◆ Ausgewählte Textstelle:
* * * *
Mit dem erfreulichen Votum der
zweiten Kammer waren jedoch keinesfalls Fakten im Zusammenhang mit der
Publizierung der Reichsgesetze im Königreich Hannover geschaffen. Alle hofften,
das Votum würde nach dem demokratischen Prinzip eine Auseinandersetzung nach
sich ziehen.
Doch auch dieser
Möglichkeit, aufeinander zuzugehen und einen Konsens zu schaffen, setzte das
Ministerium einen Riegel vor. Am folgenden Tage reichten alle Minister bei
König Ernst August ihre Entlassung ein.
Wie war dieser
Rücktritt zu verstehen? Waren es
Gewissensgründe, war es Ratlosigkeit oder war es eine taktische Inszenierung?
Das fragte sich
auch Althaus, der sich in Artikeln am 22. und 23. Februar das Geschehen vornahm.
Inzwischen gab es nach einer kurzen Erklärung Stüve’s im Ständesaal ein
weiteres Votum der zweiten Kammer, in der das Ministerschreiben vom 10. Februar
mit 56 gegen 18 Stimmen ebenso klar abgelehnt und somit dem Ministerium von den
gewählten Volksvertretern indirekt das Misstrauen ausgesprochen wurde.
„Die
Ministerkrisis in Hannover“ sah Althaus, ausgehend von der tiefgreifenden
Abkehr Österreichs und Preußens von der durch die Revolution in Gang gesetzten
nationalen Entwicklungen, in Folge den Irritationen einiger kleinerer Staaten
wie Württemberg, Kurhessen, Sachsen, Bayern und jetzt in Hannover als Schwankungen
durch den Konflikt zwischen „hemmenden
Reaktionären“ und „treibenden Demokraten“.
Auf Stüve’s
Kampf gegen die zweite Kammer bezogen sah Althaus den Gegensatz zwischen „altconstitutioneller Doctrin“ und
„auflebender Demokratie“ auf die Spitze getrieben, die Abkehr vom Prinzip der Volkssouveränität
zugunsten der Souveränität des Königs.
* * * *
◆ Erfasste Daten:
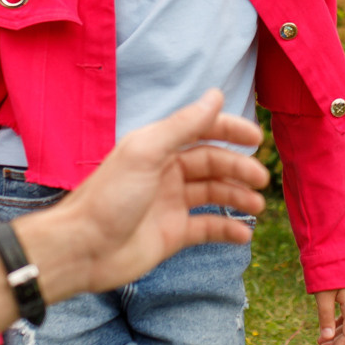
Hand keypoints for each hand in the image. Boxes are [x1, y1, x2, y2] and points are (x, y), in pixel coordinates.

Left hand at [16, 89, 269, 300]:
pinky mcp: (172, 234)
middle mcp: (165, 173)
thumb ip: (183, 125)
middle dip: (238, 168)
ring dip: (237, 197)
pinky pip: (207, 227)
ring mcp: (169, 204)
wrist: (83, 249)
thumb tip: (216, 95)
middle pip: (212, 163)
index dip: (229, 130)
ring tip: (256, 206)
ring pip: (213, 194)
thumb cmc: (108, 197)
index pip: (201, 131)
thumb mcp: (147, 153)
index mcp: (157, 148)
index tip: (256, 138)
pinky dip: (227, 229)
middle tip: (261, 179)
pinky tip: (243, 234)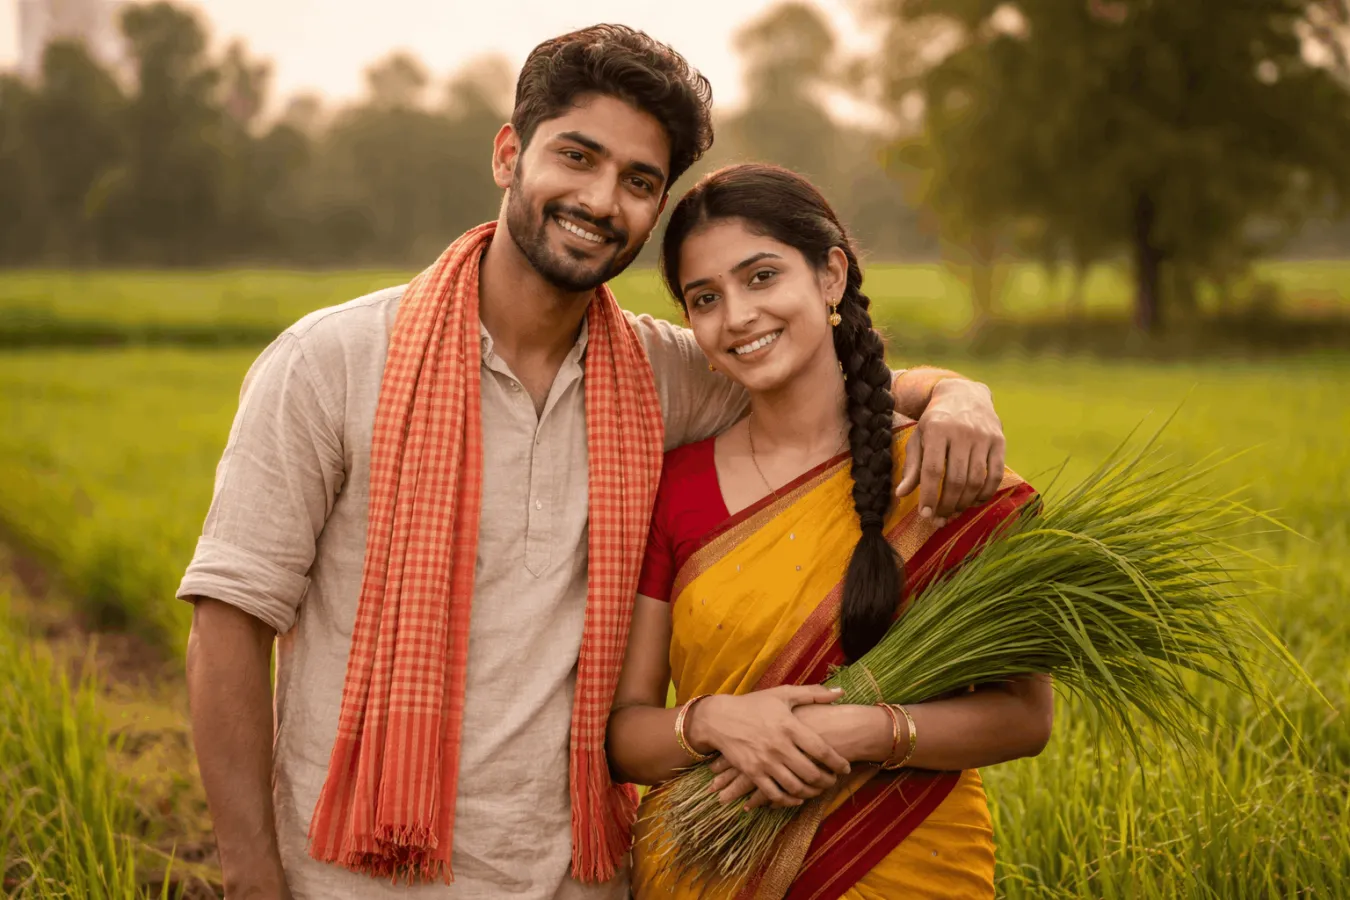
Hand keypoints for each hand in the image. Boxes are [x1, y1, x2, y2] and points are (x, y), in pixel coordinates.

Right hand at [687, 686, 850, 809]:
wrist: (720, 718)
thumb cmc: (755, 704)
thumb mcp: (783, 694)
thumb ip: (813, 694)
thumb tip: (841, 692)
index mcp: (789, 726)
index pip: (821, 750)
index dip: (838, 763)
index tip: (846, 768)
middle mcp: (779, 746)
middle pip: (811, 773)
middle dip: (827, 781)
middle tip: (833, 780)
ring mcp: (765, 762)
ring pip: (795, 787)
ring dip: (811, 792)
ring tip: (818, 789)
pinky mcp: (752, 773)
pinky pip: (774, 794)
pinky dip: (789, 800)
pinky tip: (797, 797)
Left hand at [894, 378, 1005, 524]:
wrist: (964, 394)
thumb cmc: (935, 421)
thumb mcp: (918, 437)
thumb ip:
* * * *
◆ Arbeitsauftrag: Gib an, mit welchem Stimmenverhältnis die zweite Kammer laut der Textstelle das Ministerschreiben vom 10. Februar ablehnte. Stütze dich ausschließlich auf die Textstelle.

◆ Schriftliche Antwort: Mit 56 gegen 18 Stimmen.